Figure 5: Visual inspection of biocides/paint coated walkway surfaces after four months of coating. Fungal affected area calculated based on difference in colour contrast (red vs no colour) as shown in the image.
These results confirm the long-term durability and antifungal efficacy of ZArmour™ in real-world conditions.
Conclusion
This study evaluated the antifungal performance of nano-ZnO (ZArmour™) synthesised using an Annular Microreactor through both lab-scale (SS 150) and field-scale (ISO 18593) protocols. ZArmour™ demonstrated >99% fungal inhibition in laboratory settings and long-term resistance (over 4 months) in outdoor environments.
Thanks to its flake-like crystalline structure and precisely controlled particle size, ZArmour™ offers a high-performance, durable solution for antimicrobial coatings. Compared to organic biocides, ZnO is non-toxic, UV-stable, and environmentally friendly.
The integration of the Annular Microreactor with AMLearn™ positions this platform as a low-cost, sustainable, and scalable manufacturing solution for next-generation ZnO-based antimicrobial products.
References
- Gudkov SV, Burmistrov DE, Serov DA, Rebezov MB, Semenova AA and Lisitsyn AB A Mini Review of Antibacterial Properties of ZnO Nanoparticles. Front. Phys. 9:641481 (2021).
- Babayevska, N., Przysiecka, Ł., Iatsunskyi, I. ZnO size and shape effect on antibacterial activity and cytotoxicity profile. Sci Rep 12, 8148 (2022).
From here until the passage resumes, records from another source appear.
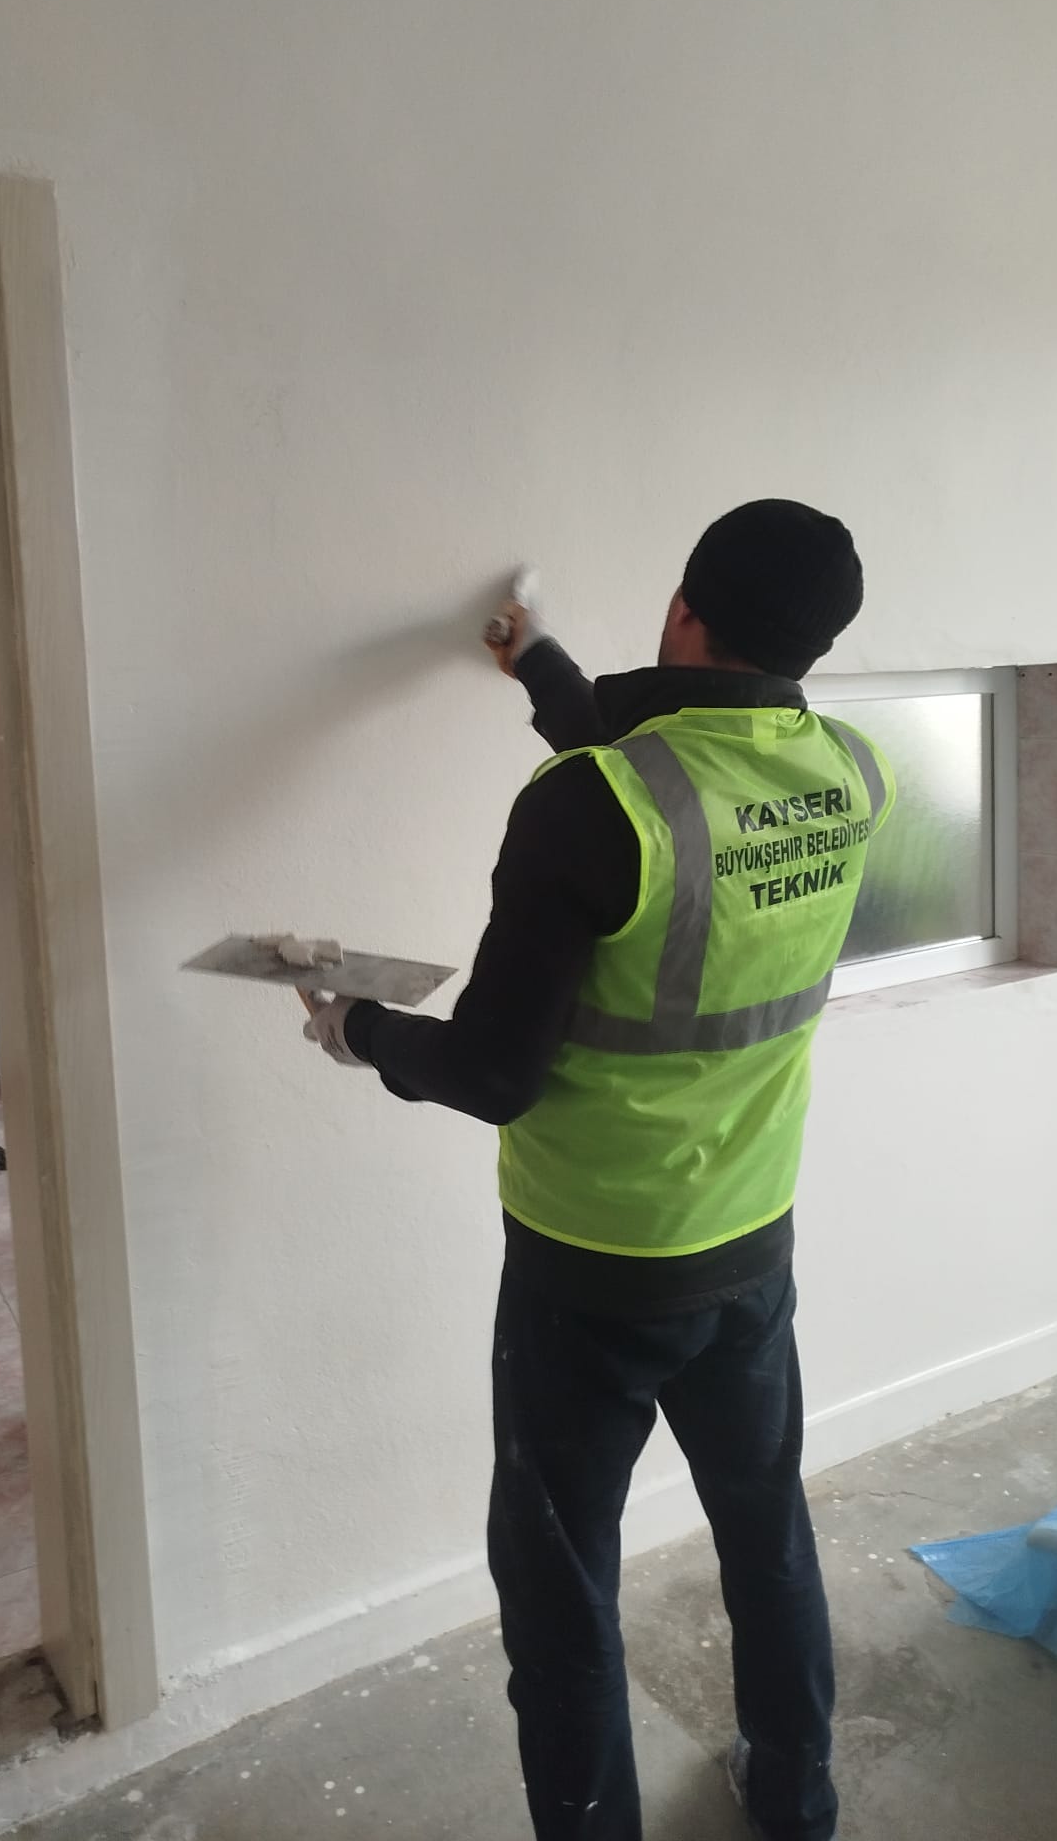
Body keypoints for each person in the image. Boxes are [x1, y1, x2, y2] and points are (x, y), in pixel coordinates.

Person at [301, 499, 894, 1841]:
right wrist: (538, 664)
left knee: (563, 1594)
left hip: (590, 1274)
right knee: (766, 1535)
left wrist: (357, 1030)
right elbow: (662, 762)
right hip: (749, 1247)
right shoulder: (853, 774)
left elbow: (494, 1072)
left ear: (682, 609)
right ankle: (795, 1799)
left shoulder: (589, 807)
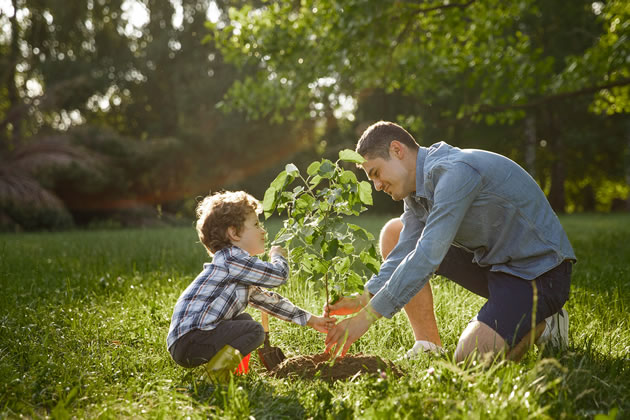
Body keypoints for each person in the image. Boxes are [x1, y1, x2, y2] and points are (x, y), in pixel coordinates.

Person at [325, 121, 575, 363]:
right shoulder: (415, 193)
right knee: (395, 232)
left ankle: (545, 324)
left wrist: (365, 318)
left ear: (397, 150)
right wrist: (364, 298)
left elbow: (427, 255)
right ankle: (428, 346)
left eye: (376, 173)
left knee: (470, 360)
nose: (377, 186)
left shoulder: (454, 172)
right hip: (495, 265)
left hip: (539, 274)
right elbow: (404, 251)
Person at [167, 191, 336, 379]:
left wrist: (313, 320)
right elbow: (279, 276)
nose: (263, 231)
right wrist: (277, 256)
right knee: (255, 331)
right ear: (233, 233)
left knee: (245, 321)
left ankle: (233, 372)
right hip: (192, 339)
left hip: (187, 341)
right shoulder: (232, 259)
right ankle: (213, 377)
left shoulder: (236, 269)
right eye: (256, 224)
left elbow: (271, 302)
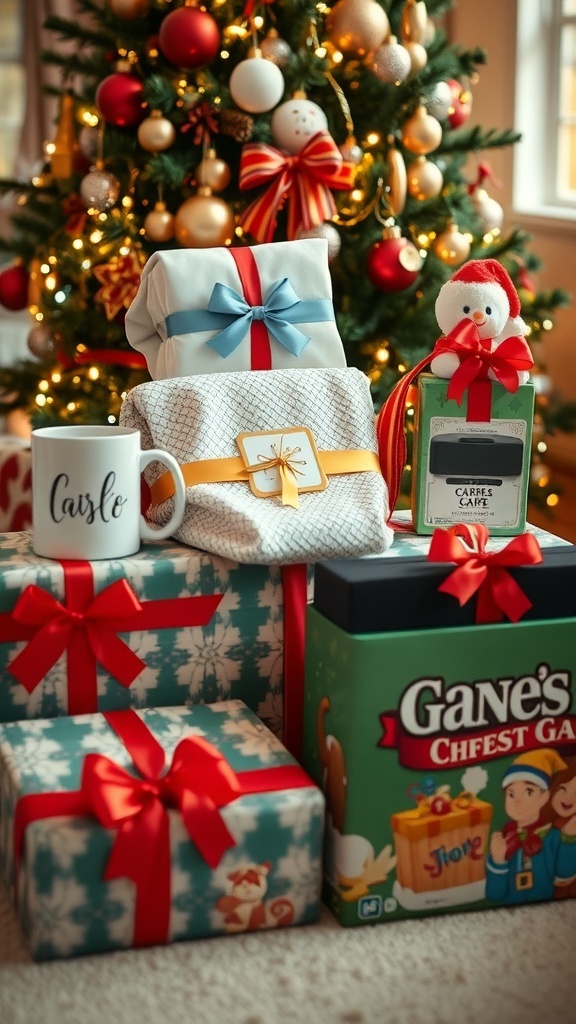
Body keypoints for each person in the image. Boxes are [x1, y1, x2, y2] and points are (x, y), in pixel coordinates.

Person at [486, 748, 576, 904]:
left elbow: (564, 875)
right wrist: (498, 860)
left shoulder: (552, 836)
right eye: (511, 794)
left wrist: (568, 839)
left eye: (529, 792)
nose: (518, 801)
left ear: (544, 796)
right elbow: (494, 895)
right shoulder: (504, 840)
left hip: (545, 910)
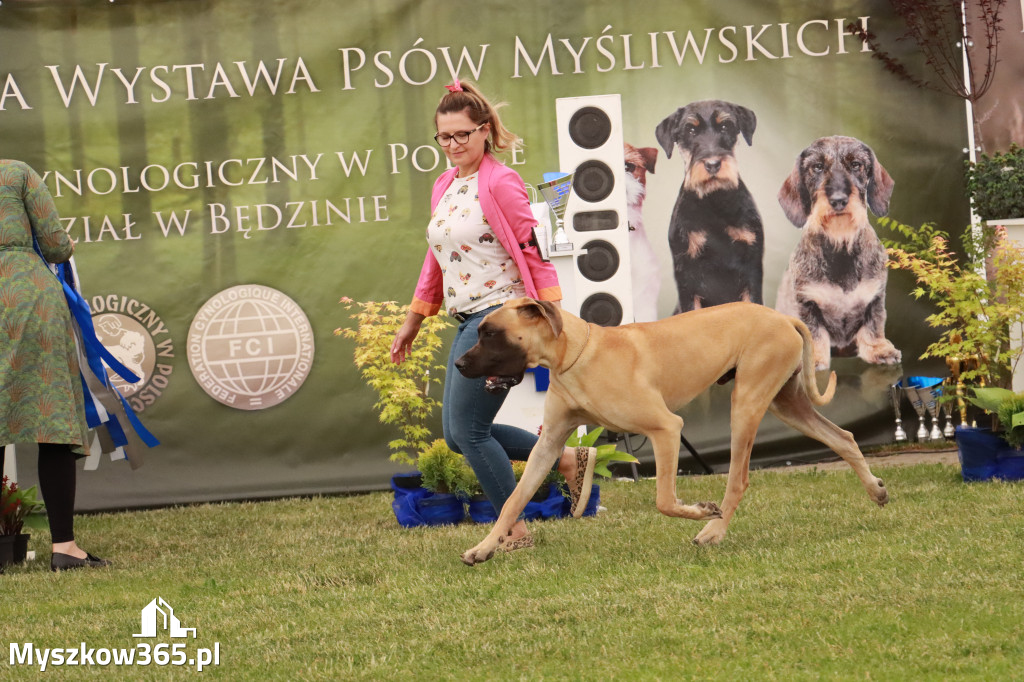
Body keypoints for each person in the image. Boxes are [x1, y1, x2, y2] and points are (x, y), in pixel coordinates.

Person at [390, 80, 596, 550]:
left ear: (484, 131)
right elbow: (436, 259)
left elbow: (532, 249)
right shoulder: (445, 184)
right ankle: (566, 461)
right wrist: (414, 319)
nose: (453, 145)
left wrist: (551, 315)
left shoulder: (501, 182)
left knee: (469, 430)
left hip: (501, 320)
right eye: (444, 137)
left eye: (462, 135)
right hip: (466, 319)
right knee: (460, 435)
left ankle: (513, 530)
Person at [0, 159, 111, 572]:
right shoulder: (15, 173)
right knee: (52, 421)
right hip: (30, 299)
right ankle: (64, 547)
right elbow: (55, 245)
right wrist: (68, 248)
- Mendes, C.R., Dilarri, G., Forsan, C.F. Antibacterial action and target mechanisms of zinc oxide nanoparticles against bacterial pathogens. Sci Rep 12, 2658 (2022).
- El-Habib, I., Maatouk, H., Lemarchand, A., Dine, S., Roynette, A., Mielcarek, C., Traoré, M., & Azouani, R. Antibacterial Size Effect of ZnO Nanoparticles and Their Role as Additives in Emulsion Waterborne Paint. Journal of Functional Biomaterials, 15(7), 195 (2024).